Each line of the listing needs to be given again exactly.
↓↓↓
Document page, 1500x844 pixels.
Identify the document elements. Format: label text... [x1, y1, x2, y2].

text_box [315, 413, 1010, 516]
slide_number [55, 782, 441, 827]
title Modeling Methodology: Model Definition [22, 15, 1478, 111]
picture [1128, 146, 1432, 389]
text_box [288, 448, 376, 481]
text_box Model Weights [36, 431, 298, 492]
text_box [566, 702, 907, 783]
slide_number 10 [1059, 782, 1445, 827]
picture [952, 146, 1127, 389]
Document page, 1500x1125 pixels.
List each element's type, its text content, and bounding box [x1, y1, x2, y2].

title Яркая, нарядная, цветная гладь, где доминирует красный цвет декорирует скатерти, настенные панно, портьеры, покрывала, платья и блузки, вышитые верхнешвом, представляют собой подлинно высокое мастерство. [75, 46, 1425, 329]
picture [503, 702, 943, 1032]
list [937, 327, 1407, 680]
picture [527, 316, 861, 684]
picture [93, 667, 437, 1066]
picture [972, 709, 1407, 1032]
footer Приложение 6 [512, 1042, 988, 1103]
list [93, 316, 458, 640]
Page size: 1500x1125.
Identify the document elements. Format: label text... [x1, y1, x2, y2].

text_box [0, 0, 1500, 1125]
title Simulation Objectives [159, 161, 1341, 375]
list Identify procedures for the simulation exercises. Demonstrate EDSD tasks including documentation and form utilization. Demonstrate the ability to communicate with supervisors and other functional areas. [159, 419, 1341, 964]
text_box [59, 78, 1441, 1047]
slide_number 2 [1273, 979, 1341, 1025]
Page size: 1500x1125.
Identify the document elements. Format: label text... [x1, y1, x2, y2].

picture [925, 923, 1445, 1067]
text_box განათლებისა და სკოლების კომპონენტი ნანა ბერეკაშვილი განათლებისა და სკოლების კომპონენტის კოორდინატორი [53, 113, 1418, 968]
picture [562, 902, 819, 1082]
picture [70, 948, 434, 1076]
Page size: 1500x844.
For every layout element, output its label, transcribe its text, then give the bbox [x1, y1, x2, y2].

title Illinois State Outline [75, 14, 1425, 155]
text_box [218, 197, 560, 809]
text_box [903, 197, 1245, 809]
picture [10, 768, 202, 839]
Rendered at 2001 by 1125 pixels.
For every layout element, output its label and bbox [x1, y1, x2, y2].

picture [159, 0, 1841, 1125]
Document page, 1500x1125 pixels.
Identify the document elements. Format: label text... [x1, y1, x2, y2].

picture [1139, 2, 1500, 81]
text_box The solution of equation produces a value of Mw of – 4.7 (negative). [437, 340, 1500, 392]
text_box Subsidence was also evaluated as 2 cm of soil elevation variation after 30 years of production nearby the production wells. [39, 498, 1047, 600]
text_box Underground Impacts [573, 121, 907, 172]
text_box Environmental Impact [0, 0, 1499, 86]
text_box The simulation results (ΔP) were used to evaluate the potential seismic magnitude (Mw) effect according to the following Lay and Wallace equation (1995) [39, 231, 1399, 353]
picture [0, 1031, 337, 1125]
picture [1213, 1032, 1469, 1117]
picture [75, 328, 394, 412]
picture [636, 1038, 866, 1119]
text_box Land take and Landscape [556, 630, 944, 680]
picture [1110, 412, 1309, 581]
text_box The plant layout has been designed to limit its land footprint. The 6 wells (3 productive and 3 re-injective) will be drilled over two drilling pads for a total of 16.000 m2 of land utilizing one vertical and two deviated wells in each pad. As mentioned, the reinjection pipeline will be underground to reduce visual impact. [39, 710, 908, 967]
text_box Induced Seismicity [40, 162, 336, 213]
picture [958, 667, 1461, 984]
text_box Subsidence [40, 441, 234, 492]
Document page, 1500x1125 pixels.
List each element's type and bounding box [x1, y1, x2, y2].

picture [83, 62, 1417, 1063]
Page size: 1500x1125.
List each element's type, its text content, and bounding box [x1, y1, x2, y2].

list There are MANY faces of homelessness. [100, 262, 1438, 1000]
↑↑↑
» **Exercise output**:
Document page, 1500x844 pixels.
Identify the document elements. Format: label text... [x1, y1, x2, y2].

text_box [315, 413, 1010, 516]
slide_number [55, 782, 441, 827]
title Modeling Methodology: Model Definition [22, 15, 1478, 111]
picture [1128, 146, 1432, 389]
text_box [288, 448, 376, 481]
text_box Model Weights [36, 431, 298, 492]
text_box [566, 702, 907, 783]
slide_number 10 [1059, 782, 1445, 827]
picture [952, 146, 1127, 389]
Document page, 1500x1125 pixels.
List each element's type, its text content, and bounding box [x1, y1, x2, y2].

title Яркая, нарядная, цветная гладь, где доминирует красный цвет декорирует скатерти, настенные панно, портьеры, покрывала, платья и блузки, вышитые верхнешвом, представляют собой подлинно высокое мастерство. [75, 46, 1425, 329]
picture [503, 702, 943, 1032]
list [937, 327, 1407, 680]
picture [527, 316, 861, 684]
picture [93, 667, 437, 1066]
picture [972, 709, 1407, 1032]
footer Приложение 6 [512, 1042, 988, 1103]
list [93, 316, 458, 640]
Page size: 1500x1125.
Identify the document elements. Format: label text... [x1, y1, x2, y2].

text_box [0, 0, 1500, 1125]
title Simulation Objectives [159, 161, 1341, 375]
list Identify procedures for the simulation exercises. Demonstrate EDSD tasks including documentation and form utilization. Demonstrate the ability to communicate with supervisors and other functional areas. [159, 419, 1341, 964]
text_box [59, 78, 1441, 1047]
slide_number 2 [1273, 979, 1341, 1025]
Page size: 1500x1125.
Identify the document elements. Format: label text... [x1, y1, x2, y2].

picture [925, 923, 1445, 1067]
text_box განათლებისა და სკოლების კომპონენტი ნანა ბერეკაშვილი განათლებისა და სკოლების კომპონენტის კოორდინატორი [53, 113, 1418, 968]
picture [562, 902, 819, 1082]
picture [70, 948, 434, 1076]
Page size: 1500x844.
For every layout element, output its label, transcribe its text, then give the bbox [x1, y1, x2, y2].

title Illinois State Outline [75, 14, 1425, 155]
text_box [218, 197, 560, 809]
text_box [903, 197, 1245, 809]
picture [10, 768, 202, 839]
Rendered at 2001 by 1125 pixels.
For every layout element, output its label and bbox [x1, y1, x2, y2].

picture [159, 0, 1841, 1125]
Document page, 1500x1125 pixels.
Identify the document elements. Format: label text... [x1, y1, x2, y2].

picture [1139, 2, 1500, 81]
text_box The solution of equation produces a value of Mw of – 4.7 (negative). [437, 340, 1500, 392]
text_box Subsidence was also evaluated as 2 cm of soil elevation variation after 30 years of production nearby the production wells. [39, 498, 1047, 600]
text_box Underground Impacts [573, 121, 907, 172]
text_box Environmental Impact [0, 0, 1499, 86]
text_box The simulation results (ΔP) were used to evaluate the potential seismic magnitude (Mw) effect according to the following Lay and Wallace equation (1995) [39, 231, 1399, 353]
picture [0, 1031, 337, 1125]
picture [1213, 1032, 1469, 1117]
picture [75, 328, 394, 412]
picture [636, 1038, 866, 1119]
text_box Land take and Landscape [556, 630, 944, 680]
picture [1110, 412, 1309, 581]
text_box The plant layout has been designed to limit its land footprint. The 6 wells (3 productive and 3 re-injective) will be drilled over two drilling pads for a total of 16.000 m2 of land utilizing one vertical and two deviated wells in each pad. As mentioned, the reinjection pipeline will be underground to reduce visual impact. [39, 710, 908, 967]
text_box Induced Seismicity [40, 162, 336, 213]
picture [958, 667, 1461, 984]
text_box Subsidence [40, 441, 234, 492]
Document page, 1500x1125 pixels.
List each element's type and bounding box [x1, y1, x2, y2].

picture [83, 62, 1417, 1063]
Page size: 1500x1125.
List each element's type, its text content, and bounding box [x1, y1, x2, y2].

list There are MANY faces of homelessness. [100, 262, 1438, 1000]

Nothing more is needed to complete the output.